{Reference Type}: Journal Article {Title}: Efficacy of COVID-19 Oral antivirals in hospitalised oldest-old with high morbidity burden: a target trial emulation study. {Author}: Lai FTT;Wang B;Wei C;Chui CSL;Li X;Cheung CL;Wong ICK;Chan EWY;Wan EYF; {Journal}: Age Ageing {Volume}: 53 {Issue}: 8 {Year}: 2024 Aug 6 {Factor}: 12.782 {DOI}: 10.1093/ageing/afae180 {Abstract}: BACKGROUND: Molnupiravir and nirmatrelvir-ritonavir are orally administered pharmacotherapies for mild to moderate COVID-19. However, the effectiveness of these drugs among very old (≥80 years), hospitalised patients remains unclear, limiting the risk-benefit assessment of these antivirals in this specific group. This study investigates the effectiveness of these antivirals in reducing mortality among this group of hospitalised patients with COVID-19.
METHODS: Using a territory-wide public healthcare database in Hong Kong, a target trial emulation study was conducted with data from 13 642 eligible participants for the molnupiravir trial and 9553 for the nirmatrelvir-ritonavir trial.
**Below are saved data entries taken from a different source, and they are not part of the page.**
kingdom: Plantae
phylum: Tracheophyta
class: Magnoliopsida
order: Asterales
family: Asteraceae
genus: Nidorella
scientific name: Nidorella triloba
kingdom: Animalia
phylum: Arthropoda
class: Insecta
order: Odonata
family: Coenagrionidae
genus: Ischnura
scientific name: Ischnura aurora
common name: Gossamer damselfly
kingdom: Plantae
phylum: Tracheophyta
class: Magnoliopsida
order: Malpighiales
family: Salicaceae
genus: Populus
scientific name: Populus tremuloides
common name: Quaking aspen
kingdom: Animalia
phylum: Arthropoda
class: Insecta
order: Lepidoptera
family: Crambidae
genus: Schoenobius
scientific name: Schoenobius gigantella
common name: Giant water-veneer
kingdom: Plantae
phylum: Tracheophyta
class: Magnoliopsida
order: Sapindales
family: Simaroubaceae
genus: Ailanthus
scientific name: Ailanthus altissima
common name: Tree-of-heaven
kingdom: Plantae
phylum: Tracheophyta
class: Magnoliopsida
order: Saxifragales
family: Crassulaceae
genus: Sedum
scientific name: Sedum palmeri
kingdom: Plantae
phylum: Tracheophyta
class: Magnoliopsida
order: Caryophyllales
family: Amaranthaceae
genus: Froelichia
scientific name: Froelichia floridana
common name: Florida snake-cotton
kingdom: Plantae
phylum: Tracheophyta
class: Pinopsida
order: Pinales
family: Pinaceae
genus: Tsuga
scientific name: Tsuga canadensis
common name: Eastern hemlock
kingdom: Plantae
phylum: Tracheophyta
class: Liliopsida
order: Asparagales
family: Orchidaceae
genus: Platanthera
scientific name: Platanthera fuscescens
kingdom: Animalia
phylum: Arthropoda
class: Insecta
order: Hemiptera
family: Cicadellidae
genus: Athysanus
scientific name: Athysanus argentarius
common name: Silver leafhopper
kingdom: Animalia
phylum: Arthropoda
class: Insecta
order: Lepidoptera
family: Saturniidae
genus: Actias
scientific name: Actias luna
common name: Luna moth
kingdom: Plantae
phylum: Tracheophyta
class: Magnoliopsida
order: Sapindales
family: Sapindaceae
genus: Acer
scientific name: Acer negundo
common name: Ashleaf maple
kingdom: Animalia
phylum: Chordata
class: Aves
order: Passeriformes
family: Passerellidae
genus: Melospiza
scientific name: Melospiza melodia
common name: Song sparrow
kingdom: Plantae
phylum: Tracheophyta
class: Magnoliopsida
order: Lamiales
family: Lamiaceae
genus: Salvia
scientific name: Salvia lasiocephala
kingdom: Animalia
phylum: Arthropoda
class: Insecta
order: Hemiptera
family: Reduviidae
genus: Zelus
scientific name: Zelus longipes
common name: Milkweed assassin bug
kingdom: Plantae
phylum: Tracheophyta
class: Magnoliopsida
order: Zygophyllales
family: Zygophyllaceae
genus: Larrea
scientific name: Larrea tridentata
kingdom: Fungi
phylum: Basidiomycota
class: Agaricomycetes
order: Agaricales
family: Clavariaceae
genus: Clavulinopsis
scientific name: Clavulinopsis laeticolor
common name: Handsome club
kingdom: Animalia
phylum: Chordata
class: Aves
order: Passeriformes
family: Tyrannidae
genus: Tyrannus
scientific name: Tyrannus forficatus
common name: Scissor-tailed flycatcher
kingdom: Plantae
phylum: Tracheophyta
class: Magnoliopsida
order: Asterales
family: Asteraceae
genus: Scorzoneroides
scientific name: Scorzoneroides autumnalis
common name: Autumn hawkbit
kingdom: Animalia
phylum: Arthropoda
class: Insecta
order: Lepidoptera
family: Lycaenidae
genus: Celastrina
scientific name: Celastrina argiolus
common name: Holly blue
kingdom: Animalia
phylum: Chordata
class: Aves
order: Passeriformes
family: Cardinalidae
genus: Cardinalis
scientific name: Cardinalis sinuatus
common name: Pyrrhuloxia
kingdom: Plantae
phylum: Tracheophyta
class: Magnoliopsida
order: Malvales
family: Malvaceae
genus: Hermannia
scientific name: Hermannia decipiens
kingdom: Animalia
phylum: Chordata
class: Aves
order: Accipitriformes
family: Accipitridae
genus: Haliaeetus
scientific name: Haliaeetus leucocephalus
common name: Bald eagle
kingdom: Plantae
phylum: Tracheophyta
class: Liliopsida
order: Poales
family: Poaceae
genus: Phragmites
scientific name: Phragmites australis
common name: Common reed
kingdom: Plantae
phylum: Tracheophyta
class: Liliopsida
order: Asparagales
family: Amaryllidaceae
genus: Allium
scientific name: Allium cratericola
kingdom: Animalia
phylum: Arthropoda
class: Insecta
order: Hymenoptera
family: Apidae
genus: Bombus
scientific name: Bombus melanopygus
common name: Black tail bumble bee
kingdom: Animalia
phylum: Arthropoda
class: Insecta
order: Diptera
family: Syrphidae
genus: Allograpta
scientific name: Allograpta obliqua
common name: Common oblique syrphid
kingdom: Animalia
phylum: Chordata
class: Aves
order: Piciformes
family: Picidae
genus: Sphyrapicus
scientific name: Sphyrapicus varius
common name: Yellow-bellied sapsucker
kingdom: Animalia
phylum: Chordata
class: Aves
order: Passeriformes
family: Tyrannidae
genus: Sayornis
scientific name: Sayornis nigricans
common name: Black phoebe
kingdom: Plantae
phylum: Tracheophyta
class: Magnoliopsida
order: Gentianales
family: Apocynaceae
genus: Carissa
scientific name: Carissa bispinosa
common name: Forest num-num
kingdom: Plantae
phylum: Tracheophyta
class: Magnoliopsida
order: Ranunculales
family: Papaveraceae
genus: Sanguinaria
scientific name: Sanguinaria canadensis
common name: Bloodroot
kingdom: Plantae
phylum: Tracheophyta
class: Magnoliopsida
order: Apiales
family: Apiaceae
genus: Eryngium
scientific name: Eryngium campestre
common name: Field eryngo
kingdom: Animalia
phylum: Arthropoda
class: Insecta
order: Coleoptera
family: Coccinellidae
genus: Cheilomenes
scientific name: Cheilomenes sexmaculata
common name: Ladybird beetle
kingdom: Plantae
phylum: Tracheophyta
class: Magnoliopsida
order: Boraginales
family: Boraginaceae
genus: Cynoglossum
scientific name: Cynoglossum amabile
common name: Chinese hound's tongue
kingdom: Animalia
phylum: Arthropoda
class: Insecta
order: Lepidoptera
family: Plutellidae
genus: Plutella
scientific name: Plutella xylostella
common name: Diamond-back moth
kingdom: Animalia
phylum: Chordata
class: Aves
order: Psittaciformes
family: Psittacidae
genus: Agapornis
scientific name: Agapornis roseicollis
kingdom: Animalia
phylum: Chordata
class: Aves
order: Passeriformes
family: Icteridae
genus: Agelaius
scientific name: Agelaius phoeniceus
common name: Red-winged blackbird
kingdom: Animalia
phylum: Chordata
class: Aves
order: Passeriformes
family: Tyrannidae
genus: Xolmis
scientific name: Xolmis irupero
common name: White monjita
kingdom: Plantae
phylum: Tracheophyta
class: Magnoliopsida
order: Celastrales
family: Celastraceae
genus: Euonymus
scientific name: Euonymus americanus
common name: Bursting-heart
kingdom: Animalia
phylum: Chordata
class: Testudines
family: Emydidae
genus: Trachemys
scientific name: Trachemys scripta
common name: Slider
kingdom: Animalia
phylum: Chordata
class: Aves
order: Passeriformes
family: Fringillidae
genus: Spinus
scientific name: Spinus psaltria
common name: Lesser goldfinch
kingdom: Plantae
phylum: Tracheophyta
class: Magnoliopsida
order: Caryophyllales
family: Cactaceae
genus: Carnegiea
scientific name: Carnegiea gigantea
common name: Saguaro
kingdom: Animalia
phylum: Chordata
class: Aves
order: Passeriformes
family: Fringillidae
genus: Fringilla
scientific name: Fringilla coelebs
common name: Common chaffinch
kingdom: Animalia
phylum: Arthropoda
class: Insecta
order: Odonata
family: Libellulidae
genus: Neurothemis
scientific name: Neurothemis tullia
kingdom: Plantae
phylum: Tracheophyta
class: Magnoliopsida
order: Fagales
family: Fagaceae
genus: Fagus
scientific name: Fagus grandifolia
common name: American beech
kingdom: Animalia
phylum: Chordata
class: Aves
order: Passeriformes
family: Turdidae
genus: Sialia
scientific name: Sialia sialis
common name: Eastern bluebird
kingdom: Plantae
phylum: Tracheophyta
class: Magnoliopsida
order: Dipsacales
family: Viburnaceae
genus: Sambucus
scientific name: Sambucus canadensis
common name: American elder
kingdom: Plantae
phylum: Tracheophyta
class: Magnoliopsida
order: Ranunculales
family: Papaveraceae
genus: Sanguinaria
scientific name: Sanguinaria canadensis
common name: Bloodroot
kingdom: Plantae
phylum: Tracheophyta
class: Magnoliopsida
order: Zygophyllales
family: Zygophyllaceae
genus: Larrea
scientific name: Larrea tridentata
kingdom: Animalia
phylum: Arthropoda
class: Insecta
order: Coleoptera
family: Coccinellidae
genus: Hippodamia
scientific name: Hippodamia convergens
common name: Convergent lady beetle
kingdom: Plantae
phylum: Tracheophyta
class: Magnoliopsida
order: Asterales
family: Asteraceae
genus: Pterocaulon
The primary outcome was all-cause mortality. Immortal time and confounding bias was minimised using cloning-censoring-weighting approach. Mortality odds ratios were estimated by pooled logistic regression after adjusting confounding biases by stabilised inverse probability weights.
RESULTS: Both molnupiravir (HR: 0.895, 95% CI: 0.826-0.970) and nirmatrelvir-ritonavir (HR: 0.804, 95% CI: 0.678-0.955) demonstrated moderate mortality risk reduction among oldest-old hospitalised patients. No significant interaction was observed between oral antiviral treatment and vaccination status. The 28-day risk of mortality was lower in initiators than non-initiators for both molnupiravir (risk difference: -1.09%, 95% CI: -2.29, 0.11) and nirmatrelvir-ritonavir (risk difference: -1.71%, 95% CI: -3.30, -0.16) trials. The effectiveness of these medications was observed regardless of the patients' prior vaccination status.
CONCLUSIONS: Molnupiravir and nirmatrelvir-ritonavir are moderately effective in reducing mortality risk among hospitalised oldest-old patients with COVID-19, regardless of their vaccination status.